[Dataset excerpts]
#####
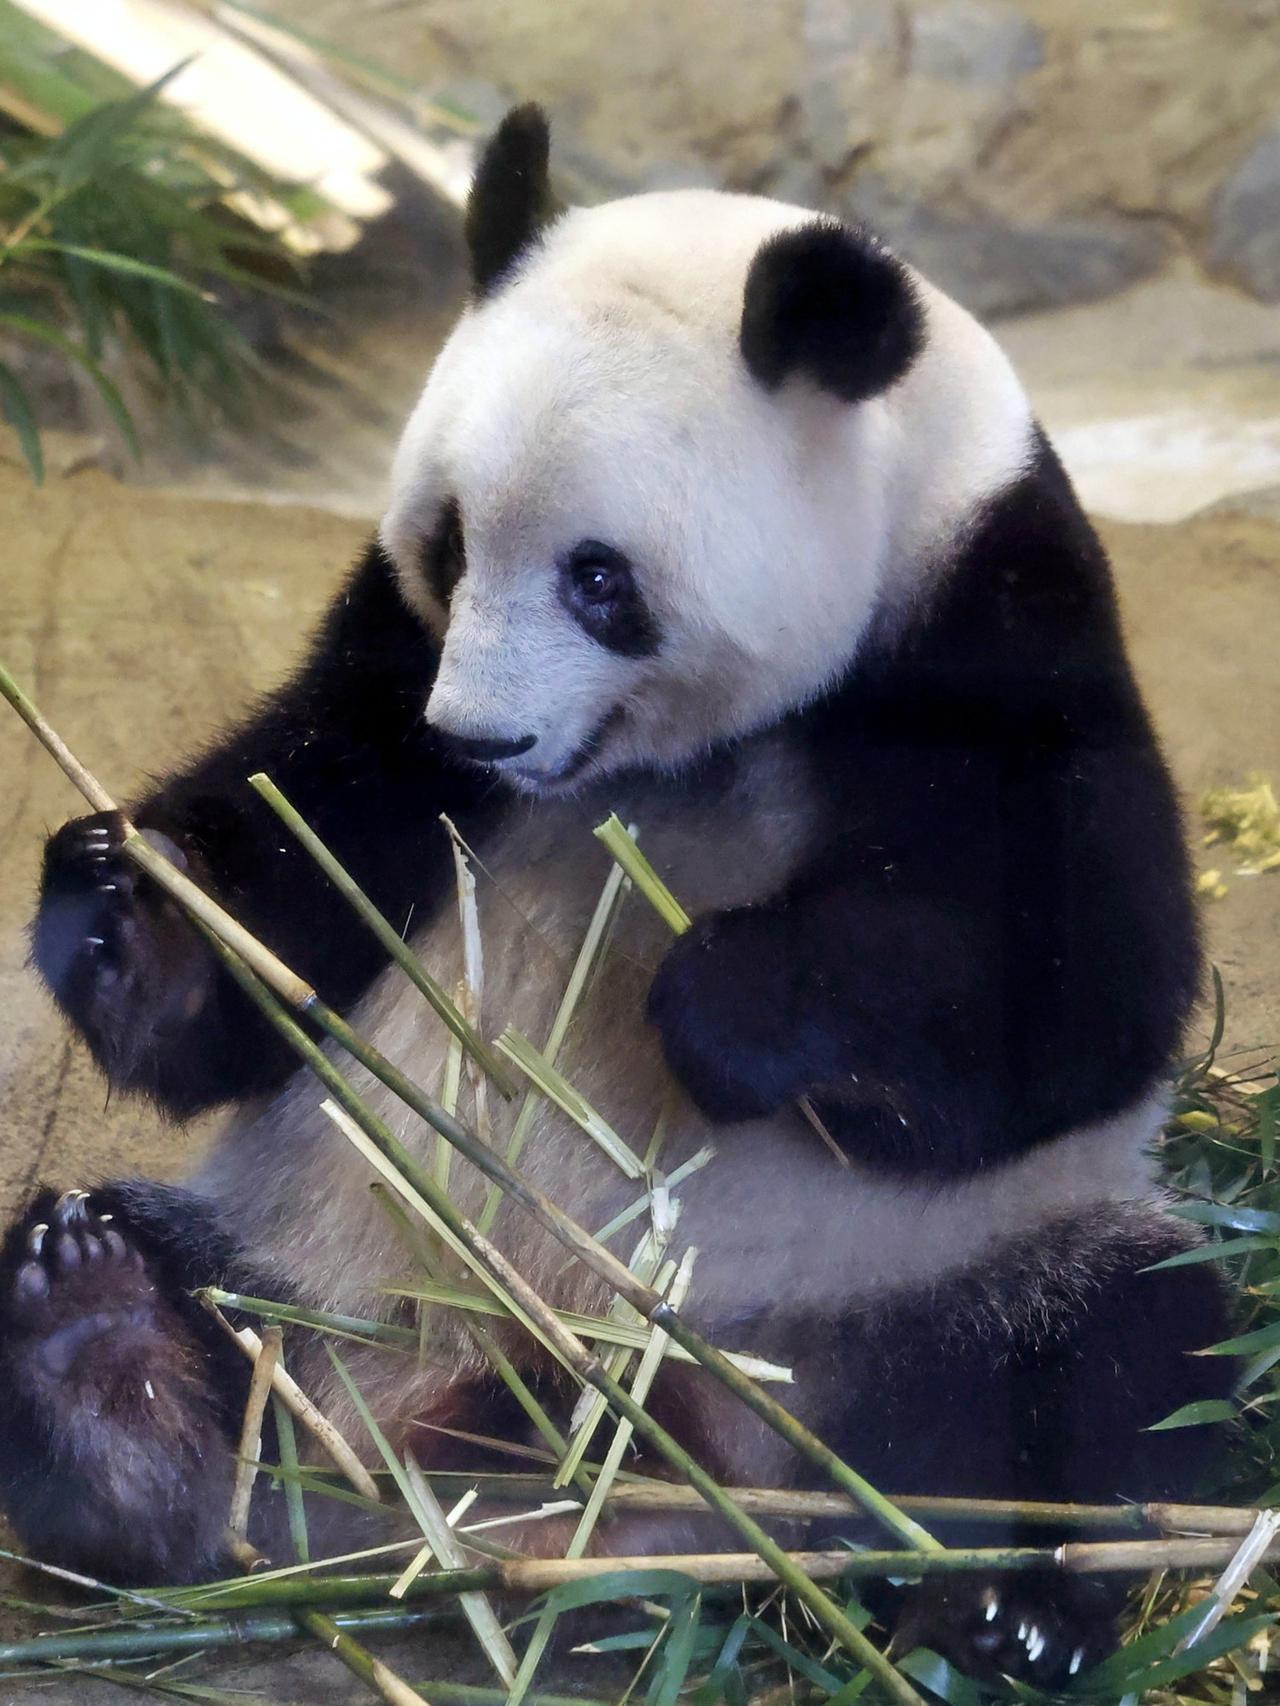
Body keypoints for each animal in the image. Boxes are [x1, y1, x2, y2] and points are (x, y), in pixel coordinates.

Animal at [1, 105, 1233, 1685]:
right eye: (452, 543)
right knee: (188, 1309)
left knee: (1113, 1355)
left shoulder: (996, 625)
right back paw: (110, 1374)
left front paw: (732, 1002)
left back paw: (1005, 1608)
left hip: (919, 1279)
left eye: (601, 579)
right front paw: (125, 910)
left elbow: (1084, 991)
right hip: (325, 1280)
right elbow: (298, 874)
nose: (477, 737)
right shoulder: (386, 658)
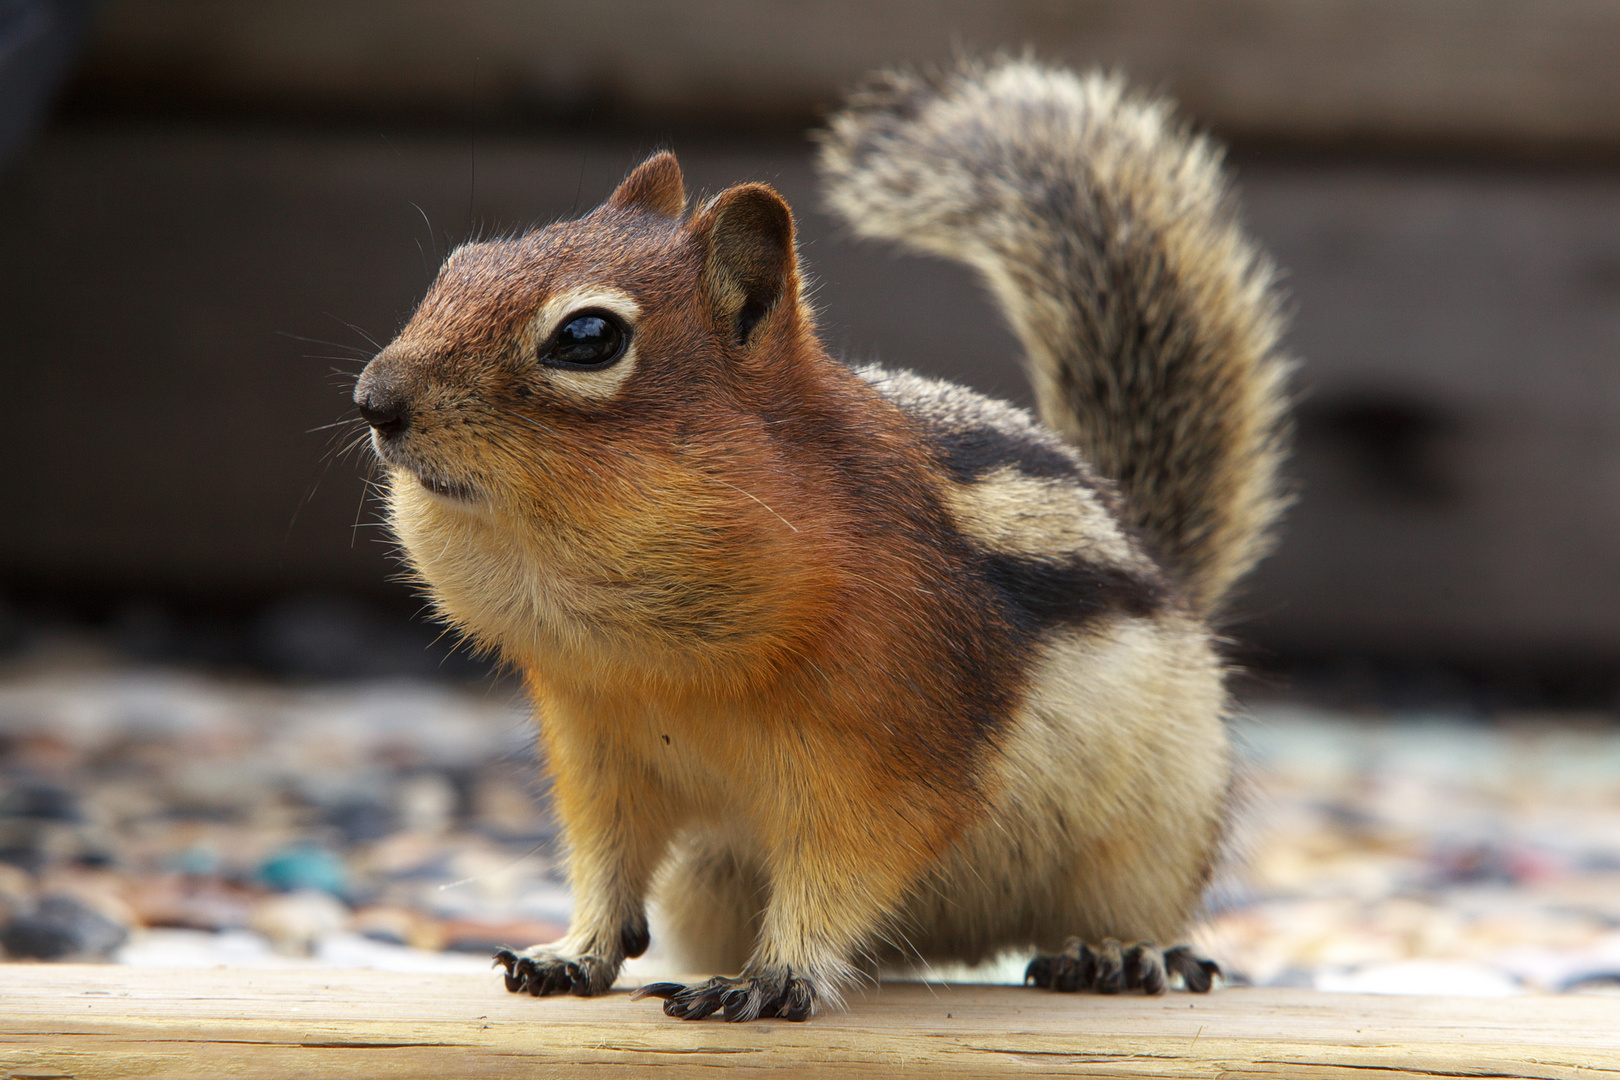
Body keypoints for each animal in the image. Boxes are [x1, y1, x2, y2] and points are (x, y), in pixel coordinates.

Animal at [354, 59, 1289, 1023]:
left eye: (587, 337)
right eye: (458, 265)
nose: (374, 400)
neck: (648, 659)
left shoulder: (886, 759)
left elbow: (839, 869)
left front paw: (772, 978)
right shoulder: (598, 746)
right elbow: (605, 860)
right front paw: (573, 954)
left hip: (1156, 831)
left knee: (1140, 910)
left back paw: (1119, 953)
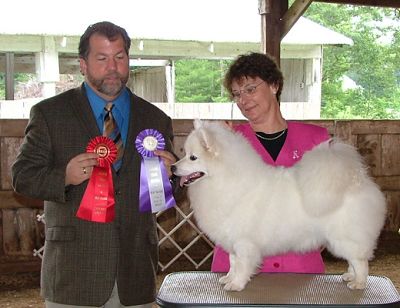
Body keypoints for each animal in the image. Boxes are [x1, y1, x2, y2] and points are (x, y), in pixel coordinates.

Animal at [172, 119, 388, 292]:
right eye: (186, 154)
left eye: (193, 157)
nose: (173, 167)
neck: (226, 179)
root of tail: (357, 180)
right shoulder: (232, 240)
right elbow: (233, 264)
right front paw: (228, 278)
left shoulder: (244, 242)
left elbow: (242, 266)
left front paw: (236, 285)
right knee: (353, 260)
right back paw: (350, 276)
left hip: (345, 238)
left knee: (360, 261)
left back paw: (359, 282)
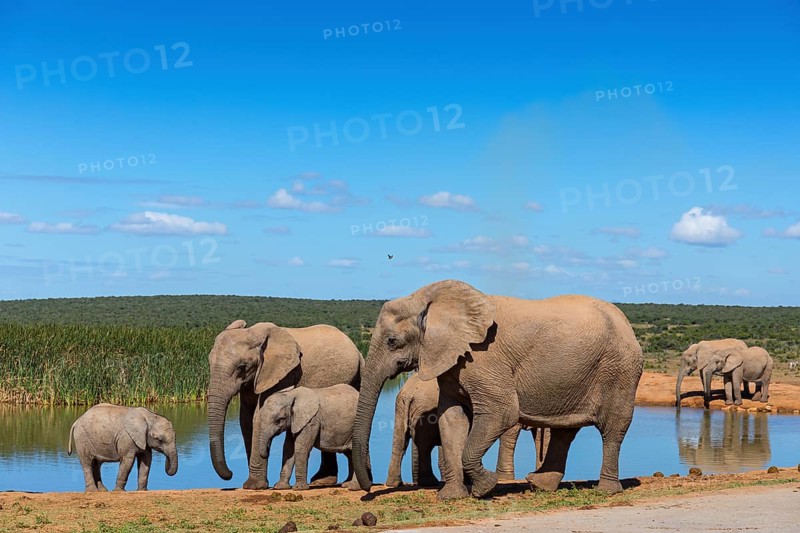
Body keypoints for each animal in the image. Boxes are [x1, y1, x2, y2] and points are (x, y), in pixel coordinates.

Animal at [207, 320, 362, 489]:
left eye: (242, 367)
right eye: (209, 362)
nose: (230, 474)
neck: (254, 333)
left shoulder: (284, 375)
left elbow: (258, 417)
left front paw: (254, 486)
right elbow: (246, 420)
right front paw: (254, 484)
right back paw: (324, 481)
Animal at [385, 373, 550, 488]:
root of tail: (408, 393)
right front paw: (505, 479)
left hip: (401, 409)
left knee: (401, 442)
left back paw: (397, 483)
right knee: (423, 444)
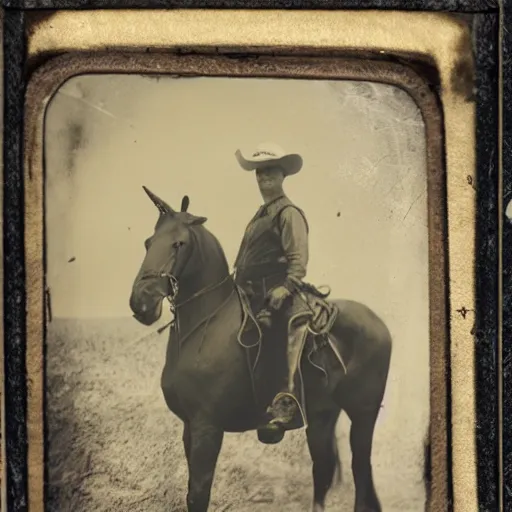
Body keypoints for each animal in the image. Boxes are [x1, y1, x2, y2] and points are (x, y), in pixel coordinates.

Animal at [128, 188, 392, 512]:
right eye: (148, 242)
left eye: (179, 243)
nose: (141, 301)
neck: (206, 325)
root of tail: (377, 322)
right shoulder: (189, 427)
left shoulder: (207, 427)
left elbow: (198, 494)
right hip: (322, 415)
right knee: (323, 469)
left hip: (363, 413)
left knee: (361, 471)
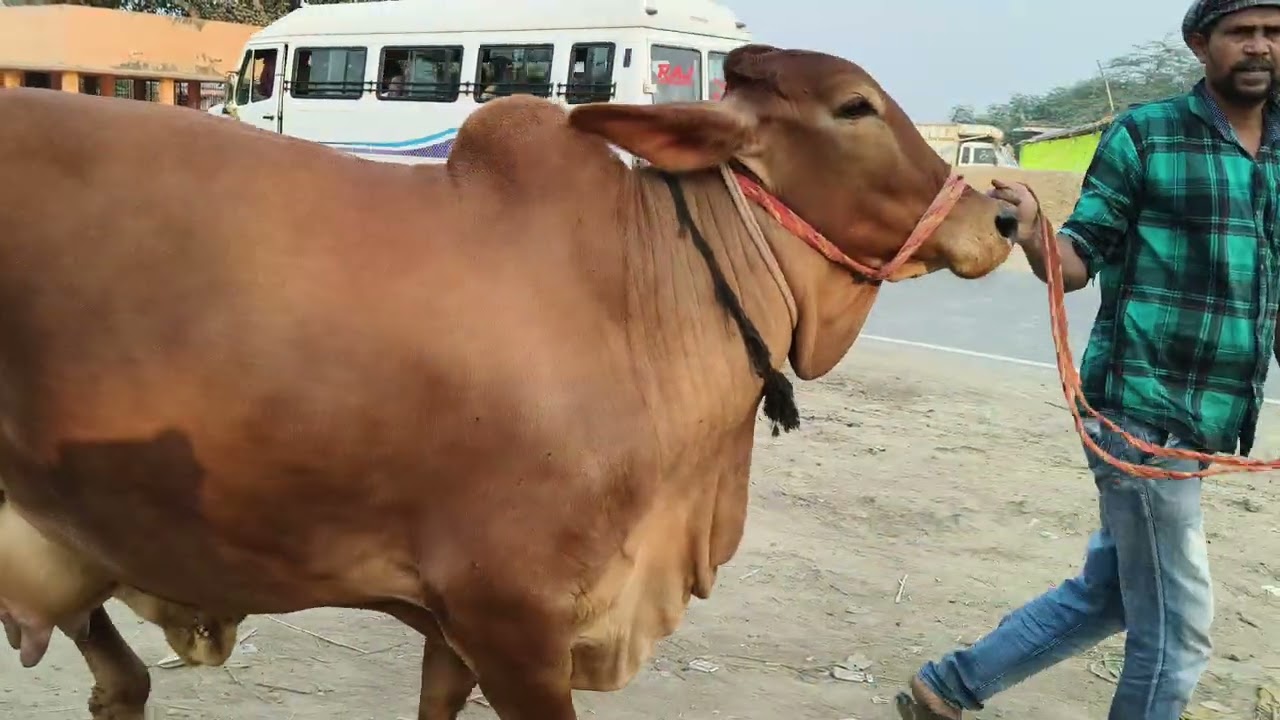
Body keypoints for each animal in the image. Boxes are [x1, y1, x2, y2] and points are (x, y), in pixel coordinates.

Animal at [0, 43, 1016, 719]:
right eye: (855, 108)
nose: (1001, 216)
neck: (643, 296)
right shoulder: (511, 619)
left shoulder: (453, 627)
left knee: (120, 680)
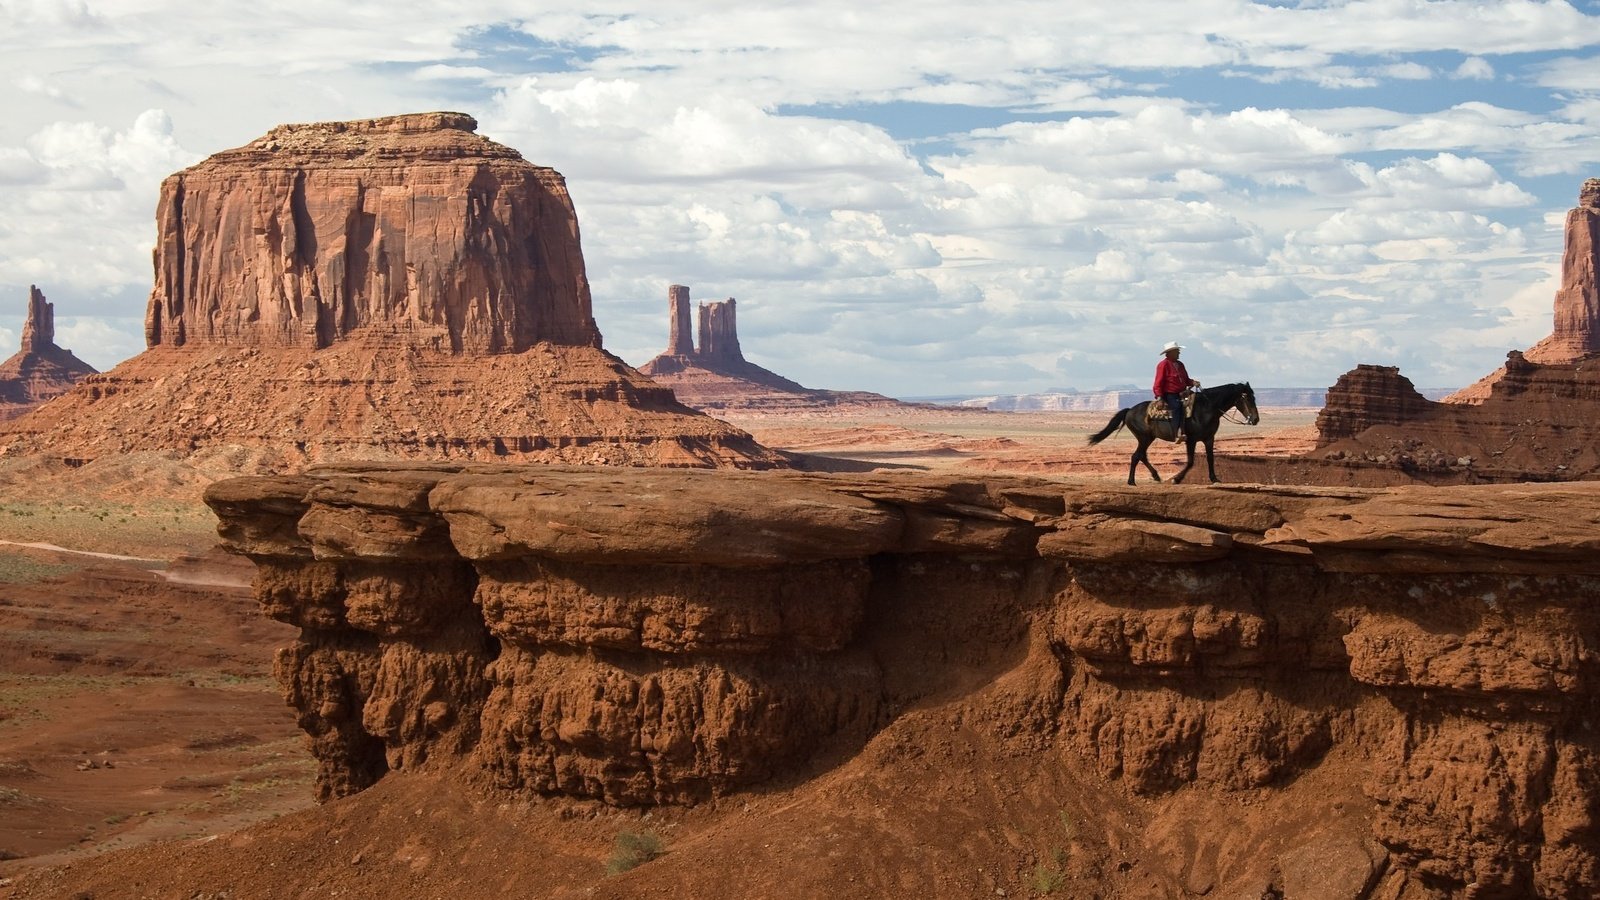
#####
=== Task to complete ===
Repeat word for word the lines above, from the first entry through the line containing "left front paw: (236, 285)", with both ends kept and the pictures dropped.

=== Your solution ===
Body keypoints for each animal in the image. Boxes are [x1, y1, x2, y2] and points are (x, y), in pixel coordinates.

Animal at [1, 105, 1233, 1685]:
right eye: (452, 543)
right knee: (188, 1309)
left knee: (1113, 1355)
left shoulder: (996, 625)
right back paw: (110, 1374)
left front paw: (732, 1002)
left back paw: (1005, 1608)
left hip: (919, 1279)
left eye: (601, 579)
right front paw: (125, 910)
left elbow: (1084, 991)
right hip: (325, 1280)
right elbow: (298, 874)
nose: (477, 737)
right shoulder: (386, 658)
Body keypoints for each animal in the image. Boxes are [x1, y1, x2, y2] and points are (x, y), in pixel coordinates.

Animal at [354, 59, 1289, 1023]:
left eye: (587, 337)
right eye: (458, 265)
nose: (374, 400)
neck: (648, 659)
left shoulder: (886, 759)
left elbow: (839, 869)
left front paw: (772, 978)
right shoulder: (598, 746)
right elbow: (605, 860)
right front paw: (573, 954)
left hip: (1156, 831)
left knee: (1140, 910)
left back paw: (1119, 953)
Body keypoints for each animal in the image. Boxes are [x1, y1, x2, y2] and points are (x, y), in pixel coordinates.

Animal at [172, 119, 388, 292]:
right eye: (186, 154)
left eye: (193, 157)
nose: (173, 167)
neck: (226, 179)
root of tail: (357, 180)
right shoulder: (232, 240)
right elbow: (233, 264)
right front paw: (228, 278)
left shoulder: (244, 242)
left elbow: (242, 266)
left front paw: (236, 285)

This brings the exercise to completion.